* **WHAT IS EXPECTED**: When you reproduce the data, keep every word exactly as it stands and leave the pictures out.

⁂

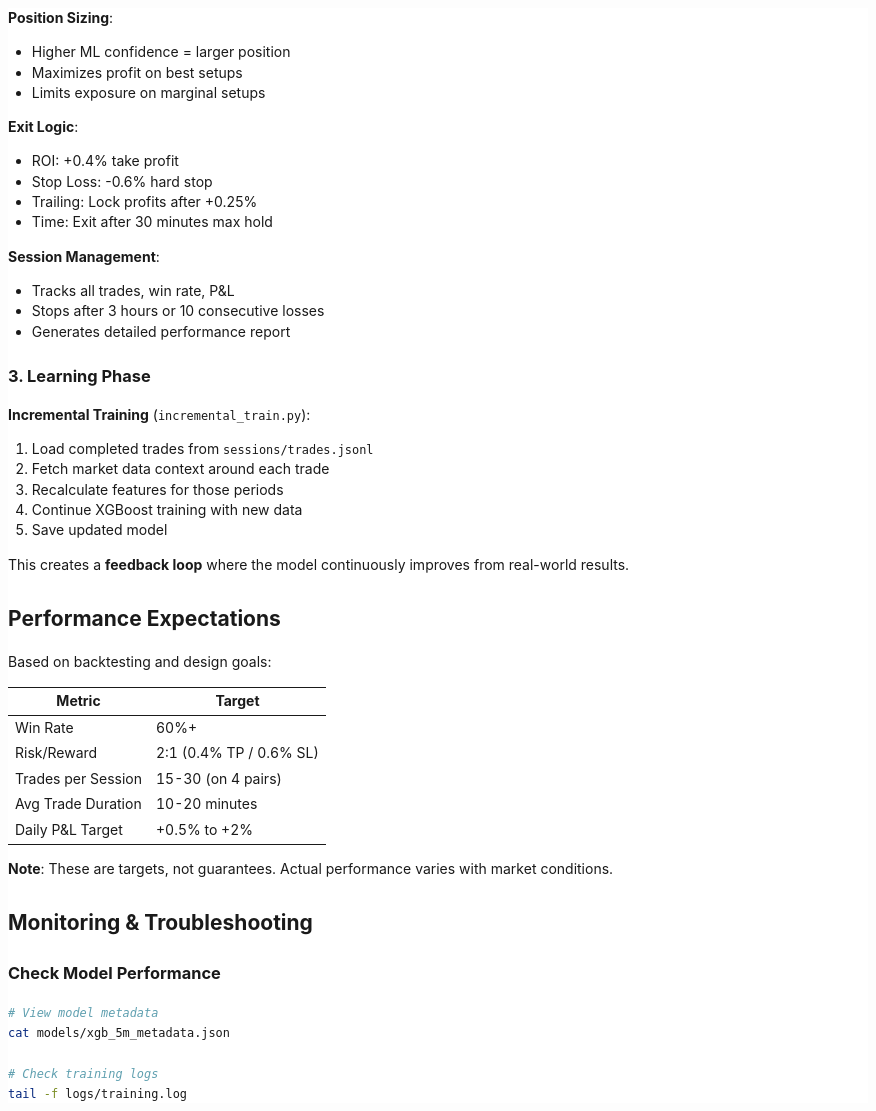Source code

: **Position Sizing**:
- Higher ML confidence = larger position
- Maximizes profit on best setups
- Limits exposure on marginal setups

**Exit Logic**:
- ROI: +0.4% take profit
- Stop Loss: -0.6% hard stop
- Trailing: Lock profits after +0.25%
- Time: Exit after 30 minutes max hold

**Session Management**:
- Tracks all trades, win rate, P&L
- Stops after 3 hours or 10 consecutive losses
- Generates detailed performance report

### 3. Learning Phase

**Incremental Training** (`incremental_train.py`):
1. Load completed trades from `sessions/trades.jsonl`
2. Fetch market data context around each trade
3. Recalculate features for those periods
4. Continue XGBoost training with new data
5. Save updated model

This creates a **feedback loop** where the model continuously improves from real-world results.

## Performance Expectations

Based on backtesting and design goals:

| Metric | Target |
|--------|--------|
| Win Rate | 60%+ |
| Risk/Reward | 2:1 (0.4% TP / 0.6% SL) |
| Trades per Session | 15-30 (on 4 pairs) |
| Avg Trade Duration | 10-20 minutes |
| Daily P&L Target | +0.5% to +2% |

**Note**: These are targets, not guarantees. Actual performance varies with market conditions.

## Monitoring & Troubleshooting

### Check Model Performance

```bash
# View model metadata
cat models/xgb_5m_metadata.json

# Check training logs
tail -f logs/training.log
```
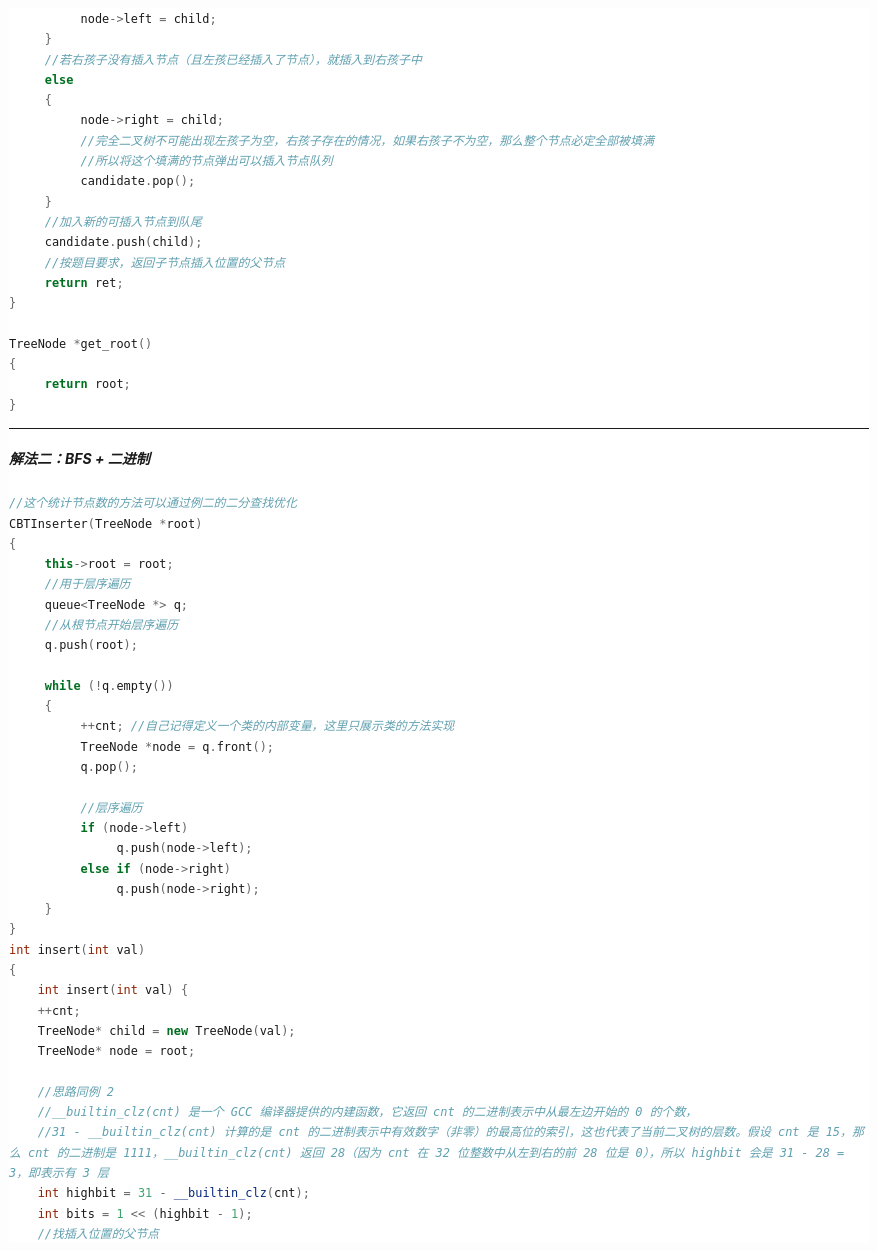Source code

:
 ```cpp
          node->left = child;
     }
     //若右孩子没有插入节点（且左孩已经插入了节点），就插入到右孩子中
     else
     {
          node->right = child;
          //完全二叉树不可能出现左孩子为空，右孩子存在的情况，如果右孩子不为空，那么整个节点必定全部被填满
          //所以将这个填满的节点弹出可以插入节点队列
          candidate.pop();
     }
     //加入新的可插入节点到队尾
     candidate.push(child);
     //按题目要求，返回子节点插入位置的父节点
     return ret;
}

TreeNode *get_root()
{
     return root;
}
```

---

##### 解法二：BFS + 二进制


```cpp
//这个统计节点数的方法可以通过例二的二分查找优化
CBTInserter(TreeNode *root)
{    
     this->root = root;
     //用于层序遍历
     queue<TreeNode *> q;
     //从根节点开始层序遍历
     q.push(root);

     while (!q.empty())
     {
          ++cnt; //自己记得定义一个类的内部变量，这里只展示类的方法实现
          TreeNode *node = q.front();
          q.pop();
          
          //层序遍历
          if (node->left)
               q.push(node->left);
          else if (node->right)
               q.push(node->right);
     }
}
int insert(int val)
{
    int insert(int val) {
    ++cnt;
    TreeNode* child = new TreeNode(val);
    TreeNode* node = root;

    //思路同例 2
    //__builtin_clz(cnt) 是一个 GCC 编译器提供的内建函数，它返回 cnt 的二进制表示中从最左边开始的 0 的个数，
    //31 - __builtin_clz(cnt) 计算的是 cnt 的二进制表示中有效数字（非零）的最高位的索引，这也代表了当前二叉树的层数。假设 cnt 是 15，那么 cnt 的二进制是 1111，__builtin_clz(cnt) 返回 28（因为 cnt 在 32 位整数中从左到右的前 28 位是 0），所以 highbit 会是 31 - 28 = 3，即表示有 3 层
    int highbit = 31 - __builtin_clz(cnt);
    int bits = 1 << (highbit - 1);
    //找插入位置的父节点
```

⁂

* **EXERCISE RESPONSE**:
Source code

: **Position Sizing**:
- Higher ML confidence = larger position
- Maximizes profit on best setups
- Limits exposure on marginal setups

**Exit Logic**:
- ROI: +0.4% take profit
- Stop Loss: -0.6% hard stop
- Trailing: Lock profits after +0.25%
- Time: Exit after 30 minutes max hold

**Session Management**:
- Tracks all trades, win rate, P&L
- Stops after 3 hours or 10 consecutive losses
- Generates detailed performance report

### 3. Learning Phase

**Incremental Training** (`incremental_train.py`):
1. Load completed trades from `sessions/trades.jsonl`
2. Fetch market data context around each trade
3. Recalculate features for those periods
4. Continue XGBoost training with new data
5. Save updated model

This creates a **feedback loop** where the model continuously improves from real-world results.

## Performance Expectations

Based on backtesting and design goals:

| Metric | Target |
|--------|--------|
| Win Rate | 60%+ |
| Risk/Reward | 2:1 (0.4% TP / 0.6% SL) |
| Trades per Session | 15-30 (on 4 pairs) |
| Avg Trade Duration | 10-20 minutes |
| Daily P&L Target | +0.5% to +2% |

**Note**: These are targets, not guarantees. Actual performance varies with market conditions.

## Monitoring & Troubleshooting

### Check Model Performance

```bash
# View model metadata
cat models/xgb_5m_metadata.json

# Check training logs
tail -f logs/training.log
```
Source code

:
 ```cpp
          node->left = child;
     }
     //若右孩子没有插入节点（且左孩已经插入了节点），就插入到右孩子中
     else
     {
          node->right = child;
          //完全二叉树不可能出现左孩子为空，右孩子存在的情况，如果右孩子不为空，那么整个节点必定全部被填满
          //所以将这个填满的节点弹出可以插入节点队列
          candidate.pop();
     }
     //加入新的可插入节点到队尾
     candidate.push(child);
     //按题目要求，返回子节点插入位置的父节点
     return ret;
}

TreeNode *get_root()
{
     return root;
}
```

---

##### 解法二：BFS + 二进制


```cpp
//这个统计节点数的方法可以通过例二的二分查找优化
CBTInserter(TreeNode *root)
{    
     this->root = root;
     //用于层序遍历
     queue<TreeNode *> q;
     //从根节点开始层序遍历
     q.push(root);

     while (!q.empty())
     {
          ++cnt; //自己记得定义一个类的内部变量，这里只展示类的方法实现
          TreeNode *node = q.front();
          q.pop();
          
          //层序遍历
          if (node->left)
               q.push(node->left);
          else if (node->right)
               q.push(node->right);
     }
}
int insert(int val)
{
    int insert(int val) {
    ++cnt;
    TreeNode* child = new TreeNode(val);
    TreeNode* node = root;

    //思路同例 2
    //__builtin_clz(cnt) 是一个 GCC 编译器提供的内建函数，它返回 cnt 的二进制表示中从最左边开始的 0 的个数，
    //31 - __builtin_clz(cnt) 计算的是 cnt 的二进制表示中有效数字（非零）的最高位的索引，这也代表了当前二叉树的层数。假设 cnt 是 15，那么 cnt 的二进制是 1111，__builtin_clz(cnt) 返回 28（因为 cnt 在 32 位整数中从左到右的前 28 位是 0），所以 highbit 会是 31 - 28 = 3，即表示有 3 层
    int highbit = 31 - __builtin_clz(cnt);
    int bits = 1 << (highbit - 1);
    //找插入位置的父节点
```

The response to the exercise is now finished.